Preocupación por la seguridad de la reina Isabel II

En tan solo una semana, dos acontecimientos han generado terror en Windsor, donde reside la monarca desde la pandemia

La reina Isabel II el pasado 27 de mayo
La reina Isabel II el pasado 27 de mayo

La seguridad de Windsor se encuentra en el punto de mira después de que el pasado domingo dos intrusos saltaran la valla del Royal Lodge de Windsor, muy cerca de donde la reina Isabel II (95) pasea sus corgis y monta a caballo. Al parecer y según relatan los medios británicos, se trata de un hombre de 31 años y su novia de 29, que fueron detenidos durante la jornada de ayer y llevados a la comisaría de Maidenhead, donde posteriormente fueron puestos en libertad bajo fianza policial a la espera de nuevas investigaciones.

Tras burlar las medidas de seguridad de la Reina, la pareja detenida ha puesto en vilo al personal del castillo de Windsor, donde actualmente reside la monarca desde que comenzara la pandemia de la covid-19. «La pareja estuvo deambulando durante mucho tiempo antes de que alguien los descubriera y se llamara a la policía. El príncipe Andrés estaba en casa en ese momento. Hay que preguntarse qué demonios está pasando ahí», asegura una fuente de Palacio.

Castillo de Windsor
Castillo de WindsorKirsty WigglesworthAP

Pero no es la primera vez que ocurre. Hace tan solo seis días, los guardias de Windsor dejaron entrar por error a una mujer en el recinto. Según los tabloides, el lunes 19 de abril, una mujer, al parecer de nacionalidad española y de 44 años, se presentó en la puerta afirmando que era la prometida del príncipe Andrés y que tenían una cita para comer con él. Los guardias le hicieron señas para que entrara y estuvo veinte minutos dando vueltas antes de entrar en el edifico, donde fue detenida en el vestíbulo como sospechosa de robo y más tarde se le aplicó la Ley de Salud Mental.
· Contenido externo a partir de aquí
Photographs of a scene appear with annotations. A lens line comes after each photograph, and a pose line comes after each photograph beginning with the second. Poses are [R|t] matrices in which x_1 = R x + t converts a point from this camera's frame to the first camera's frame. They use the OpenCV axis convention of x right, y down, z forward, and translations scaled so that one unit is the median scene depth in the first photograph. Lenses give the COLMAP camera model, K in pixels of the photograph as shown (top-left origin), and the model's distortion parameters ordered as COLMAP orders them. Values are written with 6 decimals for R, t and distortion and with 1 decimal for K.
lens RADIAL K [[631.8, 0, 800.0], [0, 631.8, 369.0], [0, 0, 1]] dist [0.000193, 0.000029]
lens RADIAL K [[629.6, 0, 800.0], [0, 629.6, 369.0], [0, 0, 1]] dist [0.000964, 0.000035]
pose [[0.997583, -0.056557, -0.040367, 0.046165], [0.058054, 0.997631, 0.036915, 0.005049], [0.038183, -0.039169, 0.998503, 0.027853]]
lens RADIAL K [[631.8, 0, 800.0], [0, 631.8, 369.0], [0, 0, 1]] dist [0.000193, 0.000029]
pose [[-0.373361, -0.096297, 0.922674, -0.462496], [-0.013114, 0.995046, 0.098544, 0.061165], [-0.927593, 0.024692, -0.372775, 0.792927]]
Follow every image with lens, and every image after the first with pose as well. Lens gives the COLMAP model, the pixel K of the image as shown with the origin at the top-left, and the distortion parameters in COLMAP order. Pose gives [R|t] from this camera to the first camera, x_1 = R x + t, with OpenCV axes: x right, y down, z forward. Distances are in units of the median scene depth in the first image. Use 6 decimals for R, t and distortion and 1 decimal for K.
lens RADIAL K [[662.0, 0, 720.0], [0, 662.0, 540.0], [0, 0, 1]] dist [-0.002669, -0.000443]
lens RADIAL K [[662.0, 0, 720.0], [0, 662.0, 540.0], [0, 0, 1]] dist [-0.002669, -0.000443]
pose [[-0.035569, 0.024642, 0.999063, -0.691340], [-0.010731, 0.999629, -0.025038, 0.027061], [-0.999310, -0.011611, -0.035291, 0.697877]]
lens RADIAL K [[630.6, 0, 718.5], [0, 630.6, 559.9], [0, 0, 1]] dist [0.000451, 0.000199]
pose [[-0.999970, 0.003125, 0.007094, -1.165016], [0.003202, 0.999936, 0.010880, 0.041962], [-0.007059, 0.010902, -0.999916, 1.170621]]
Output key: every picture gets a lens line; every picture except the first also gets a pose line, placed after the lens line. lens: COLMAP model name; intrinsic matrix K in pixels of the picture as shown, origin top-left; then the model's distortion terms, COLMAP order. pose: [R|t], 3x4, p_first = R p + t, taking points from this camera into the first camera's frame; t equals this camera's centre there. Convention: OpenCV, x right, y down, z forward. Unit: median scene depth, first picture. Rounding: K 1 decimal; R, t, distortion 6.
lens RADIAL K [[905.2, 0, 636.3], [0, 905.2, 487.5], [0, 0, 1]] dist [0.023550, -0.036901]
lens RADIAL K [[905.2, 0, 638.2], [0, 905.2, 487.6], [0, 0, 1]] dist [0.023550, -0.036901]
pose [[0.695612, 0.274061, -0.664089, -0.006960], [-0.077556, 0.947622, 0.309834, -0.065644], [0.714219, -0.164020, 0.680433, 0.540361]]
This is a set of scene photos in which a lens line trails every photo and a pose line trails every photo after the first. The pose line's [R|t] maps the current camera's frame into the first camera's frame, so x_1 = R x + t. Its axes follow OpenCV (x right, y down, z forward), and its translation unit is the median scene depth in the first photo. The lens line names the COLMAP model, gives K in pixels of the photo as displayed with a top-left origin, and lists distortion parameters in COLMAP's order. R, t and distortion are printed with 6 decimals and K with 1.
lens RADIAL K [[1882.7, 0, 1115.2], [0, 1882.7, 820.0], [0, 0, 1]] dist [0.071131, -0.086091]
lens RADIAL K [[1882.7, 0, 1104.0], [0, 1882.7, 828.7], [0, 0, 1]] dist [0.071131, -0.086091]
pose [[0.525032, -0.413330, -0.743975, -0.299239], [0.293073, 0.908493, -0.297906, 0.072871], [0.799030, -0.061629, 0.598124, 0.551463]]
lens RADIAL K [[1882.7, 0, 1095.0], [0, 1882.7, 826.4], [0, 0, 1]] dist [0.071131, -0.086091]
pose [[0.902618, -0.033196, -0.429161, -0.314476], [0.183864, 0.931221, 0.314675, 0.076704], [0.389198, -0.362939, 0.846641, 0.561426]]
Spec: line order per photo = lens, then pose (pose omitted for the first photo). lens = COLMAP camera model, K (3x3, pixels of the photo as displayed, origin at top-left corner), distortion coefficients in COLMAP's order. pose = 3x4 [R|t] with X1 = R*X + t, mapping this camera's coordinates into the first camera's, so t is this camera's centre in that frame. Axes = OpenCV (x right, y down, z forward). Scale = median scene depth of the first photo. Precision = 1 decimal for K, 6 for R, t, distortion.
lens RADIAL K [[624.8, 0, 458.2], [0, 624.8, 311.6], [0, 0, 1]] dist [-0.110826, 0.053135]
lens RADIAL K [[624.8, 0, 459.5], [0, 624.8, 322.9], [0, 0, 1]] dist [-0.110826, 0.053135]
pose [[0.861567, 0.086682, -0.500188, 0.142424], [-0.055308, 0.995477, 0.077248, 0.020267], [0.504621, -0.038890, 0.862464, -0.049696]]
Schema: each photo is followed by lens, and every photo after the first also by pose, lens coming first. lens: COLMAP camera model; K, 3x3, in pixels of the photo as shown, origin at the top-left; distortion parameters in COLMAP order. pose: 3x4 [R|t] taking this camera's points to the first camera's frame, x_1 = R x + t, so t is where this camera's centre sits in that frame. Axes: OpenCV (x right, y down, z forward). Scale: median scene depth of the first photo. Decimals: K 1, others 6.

«Se trata de un fallo sorprendente. Todo el mundo estaba en alerta máxima después del primer intruso, y ahora ocurre esto. Podrían rodar cabezas. Es imperdonable», confiesan a «The Sun» fuentes de palacio. También Ken Wharfe, oficial de protección personal de la princesa Diana durante siete años, mostró su preocupación por la seguridad de la monarca: «Es totalmente inaceptable y hace que la Reina sea vulnerable. Es muy preocupante y las cosas tienen que cambiar».

Policía frente al castillo de Windsor
Policía frente al castillo de WindsorDPA vía Europa Press DPA vía Europa Press

Aunque se desconocen las intenciones de estos dos «asaltos» a Windsor, estos desagradables episodios plantean dudas sobre si Isabel II estaría mejor en el Palacio de Buckingham.

Su mejor consuelo

Pero según asegura la biógrafa real Penny Junor, tras la muerte de su esposo, la monarca prefiere quedarse en este lugar junto al duque de York, en quien ha encontrado un hombro donde llorar su pérdida: «Nadie desearía privar a la Reina de buscar consuelo dondequiera que elija, pero es preocupante que la seguridad sea tan laxa en torno a un edificio que ella visita con tanta frecuencia».